El capitán republicano Antonio Martínez Pallarés está al mando de esa batería, que solo tiene una pieza de artillería disponible. Las otras han quedado inutilizadas durante los enfrentamientos del día anterior. Martínez Pallarés duda sobre si ordenar el disparo del obús del cañón Vickers de la batería, pero el capitán Cristóbal Guirao, al frente de la 206.ª Brigada, le conmina a hacerlo.
El primero de los proyectiles no alcanza el objetivo. Sí lo hacen los siguientes, uno de los cuales entra en oblicuo por la proa e impacta en el puente del carguero. Una enorme explosión, multiplicada por la munición que este traslada, acaba al instante con la vida de cientos de soldados.
La nave se tambalea y comienza a hundirse. Decenas de tripulantes mueren ahogados (muchos de ellos no saben nadar). Los pocos que sobreviven a la explosión y consiguen alcanzar a nado la isla de las Escombreras, auxiliados por sus habitantes, son detenidos por las fuerzas republicanas.
Las cifras de muertos y heridos no tienen precedente. En junio de 1939, según refleja un ensayo de la Revista de Historia Naval publicado en 2009, el Ayuntamiento de Cartagena rindió un homenaje a las víctimas en el transcurso del cual se habló de una cifra de 1.200 muertos. Sin embargo, hoy existe consenso en que la cifra de fallecidos fue mayor, acercándose a los 1.500, y que el número de heridos superó los 300.
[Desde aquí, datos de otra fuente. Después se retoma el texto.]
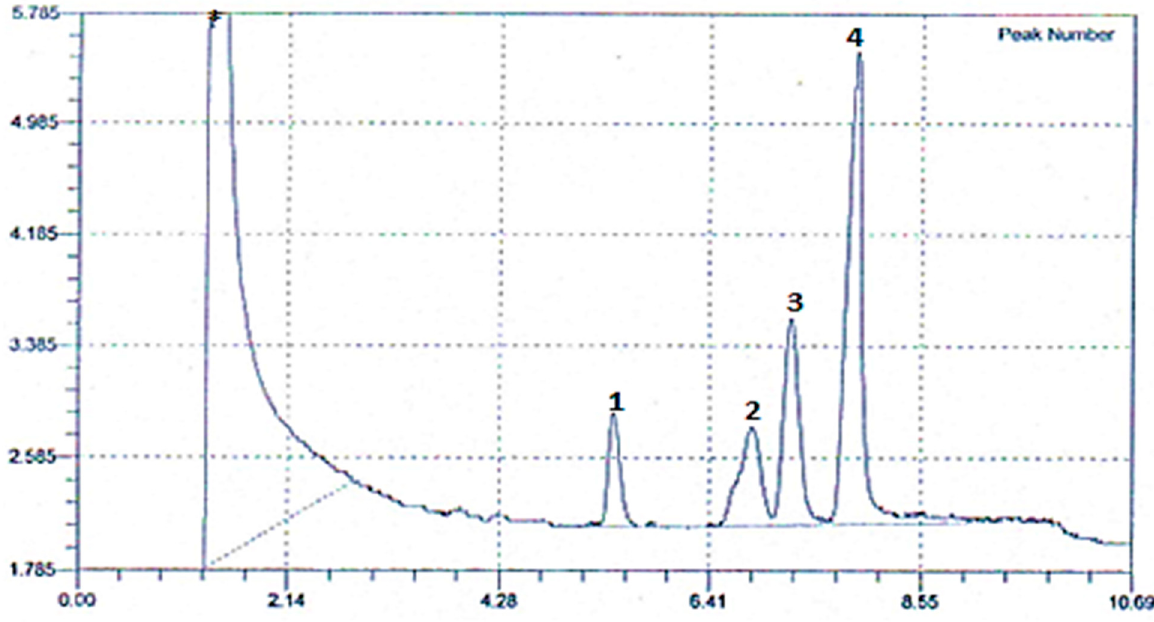
Figure 15. Barthenosteriode at 5 mL/L GLC. (* is the solvent, 1 is the palmitic acid, 2 is oleic acid, 3 is a Linoleic acid and 4 is the α - α linolenic acid) of chia ( Salvia hispanica L.) fixed oil content as impacted by various bio-stimulating materials.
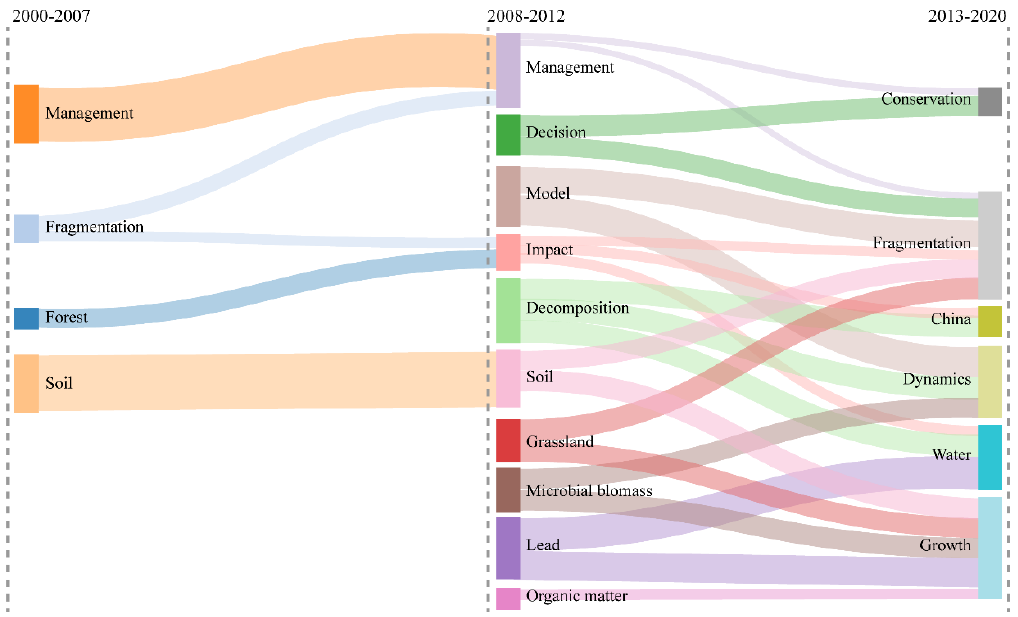
Figure 13. Thematic evolution of the land consolidation research field (2000–2020).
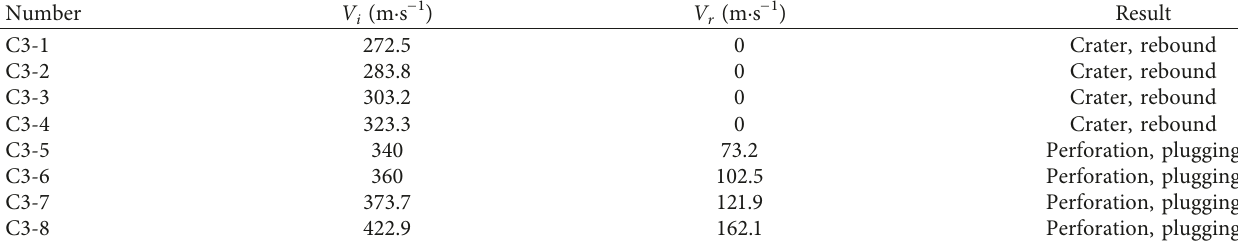
Table 7: Numerical simulation result of Case 3.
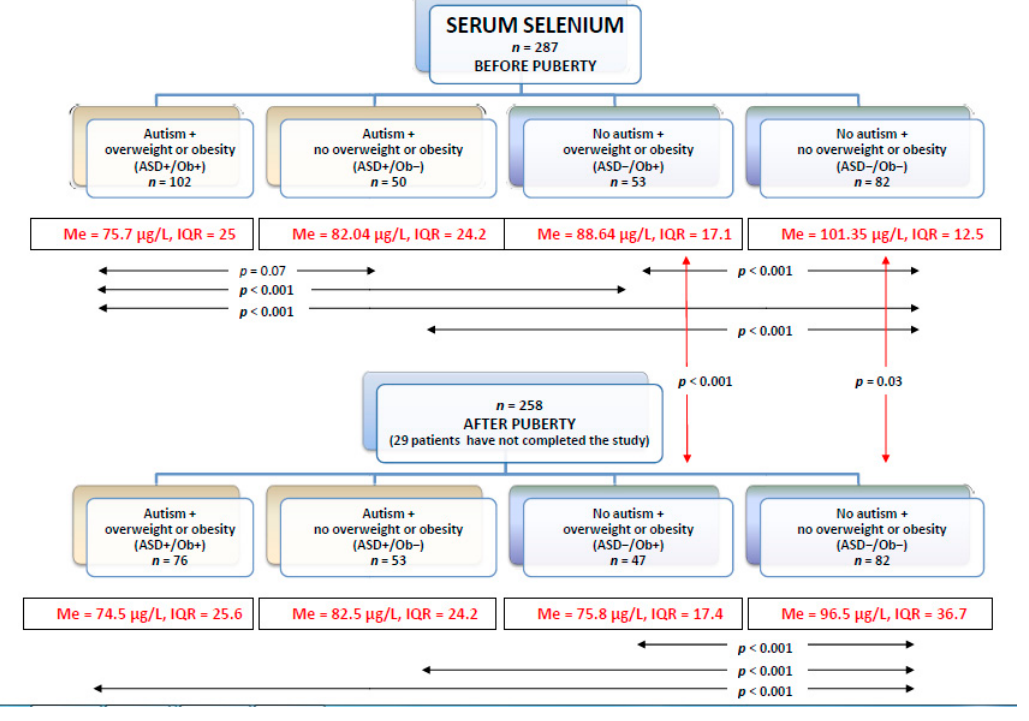
Figure 2. The serum selenium levels in each group before and after puberty (Me—median, IQR— interquartile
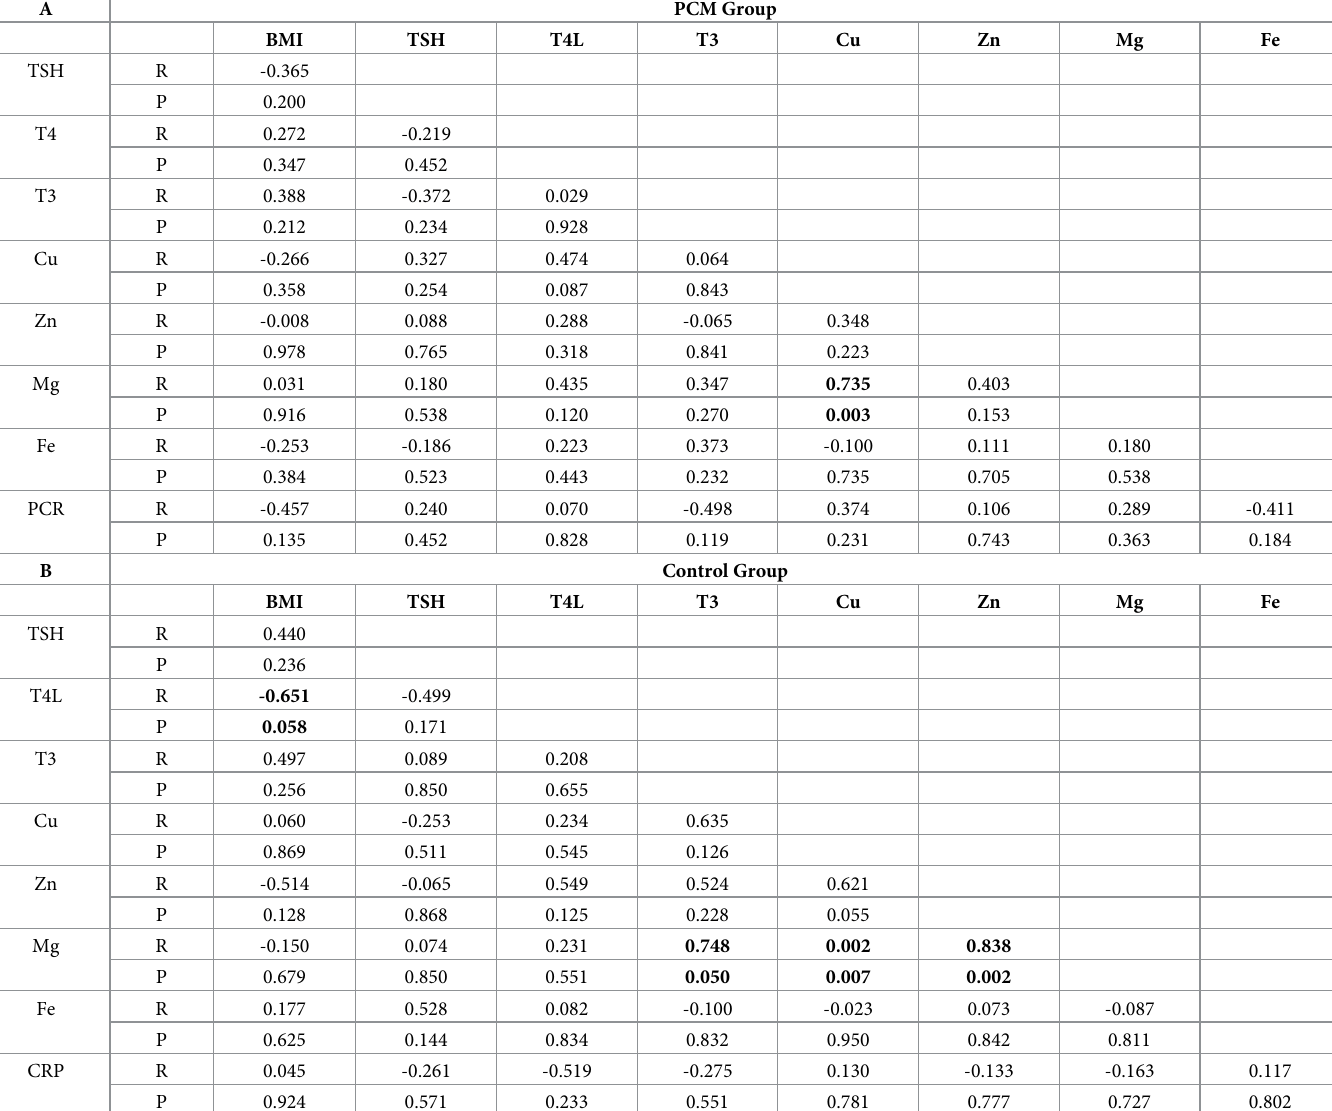
Table 5. Correlation between serum levels of minerals, proteins, and thyroid hormones and body mass index (BMI) in 14 patients with paracoccidioidomycosis (PCM group) before treatment (A) and in 10 healthy subjects (control group) (B).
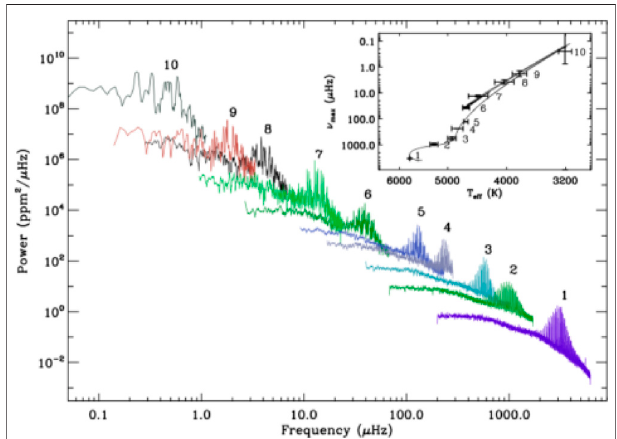
FIGURE 2 | Samples of power spectral density for Kepler solar-like oscillators at different evolutionary stages. The Sun ’ s spectrum is labeled #1 (purple). The inset shows model tracks of a 1 M ⊙ star and the corresponding power spectra labels approximately related to each evolutionary state. Figure from Garcia and Stello (Garcia and Stello,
Misa de Corpore insepulto en homenaje a las víctimas del buque Castillo de Olite. Madrid, 1942.Album / Archivo ABC / Sáez
Parece claro que el desastre tuvo mucho que ver con la precipitación. Un barco en las condiciones del Castillo de Olite no debía protagonizar una acción de tal riesgo. La constatación de esta realidad provocó que el episodio no fuera muy conocido durante los primeros años del franquismo. Nunca se llegó a conocer una lista oficial con los nombres y apellidos de todos los fallecidos, aunque en esto también influyó que muchos cuerpos jamás fueron recuperados.
El hundimiento del Castillo de Olite aconteció apenas 24 días antes de que finalizara la Guerra Civil y, al contrario de otros acontecimientos bélicos, no tuvo excesivo protagonismo en la historia épica del franquismo. La urgencia por tomar uno de los pocos puntos estratégicos que quedaban en poder del ejército republicano había conducido a la mayor tragedia naval por número de muertos de la historia de España.